The lords were still bickering when she returned. She went to stand by Rao’s side. Waited, until their noise lulled for a moment.

“My lords and princes,” she said. “May I speak?”

They fell utterly silent.

“My brother Chandra always told me I did not obey the priests or the mothers as I should,” said Malini. “He told me I should listen to the voice of the mothers in my heart. But when I listened, I heard nothing. And I knew he heard nothing, too.”

Truth and lie. She wound them together, a weaving so fine that it had the look of one singular flesh. “Then he sought to burn me. And I finally heard the mothers. And I remembered one fact we have all forgotten, my lords.”

She had them. Held them bound with her words, winding and winding.

“The first of the mothers, who founded our line and the empire, was a devotee of the nameless god, as the Alorans and Srugani are. In his faith and his nature, Aditya is closer to her than any scion of her line has ever been. He does not forget that Parijatdvipa is bound together for a reason. The mothers chose to ascend in fire to gain the power to protect their people. Our people, for we are one empire.”

There was a noise from behind her.
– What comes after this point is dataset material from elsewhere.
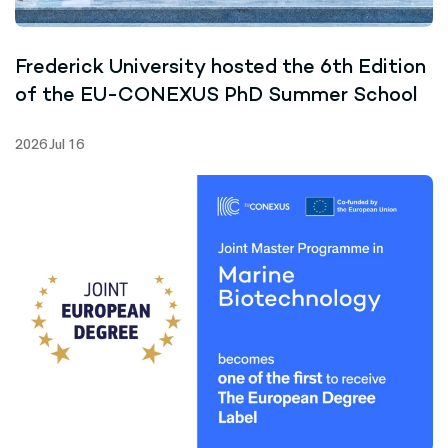
Frederick University hosted the 6th Edition
of the EU-CONEXUS PhD Summer School
2026 Jul 16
Malini did not turn as the men bowed; as Aditya approached, dressed in his soft priestly robes, his head held as high as an emperor’s.

Aditya took a deep breath. Moved forward to stand before her.

“There is nothing to fear,” he said, in that measured, resonant cadence of his, the one that had always quelled even the fiercest men to quiet. “My sister speaks true. I have never forgotten the bonds between us, my brothers. And I know how to ensure not only our survival, but our victory.”

PRIYA

They traveled from Srugna back along the seeker’s path. The people of the mahal and the rebels made uneasy company. The rebels kept trying to take the lead and the maidservants and men of the mahal looked like they were seriously considering gutting the lot of them in the dark of the night.

By necessity, they moved slowly. Bhumika could only travel in her palanquin. The rebels had also put together a makeshift palanquin for Ashok, a canvas held up by canes, more a hammock than anything else. Kritika walked beside him. Priya wondered how he fared. Could he still talk? Was he in pain?

She didn’t approach him, though. She didn’t know what to say to him. Once they were in Hiranaprastha, and he had passed through the deathless waters and was well again, they would talk.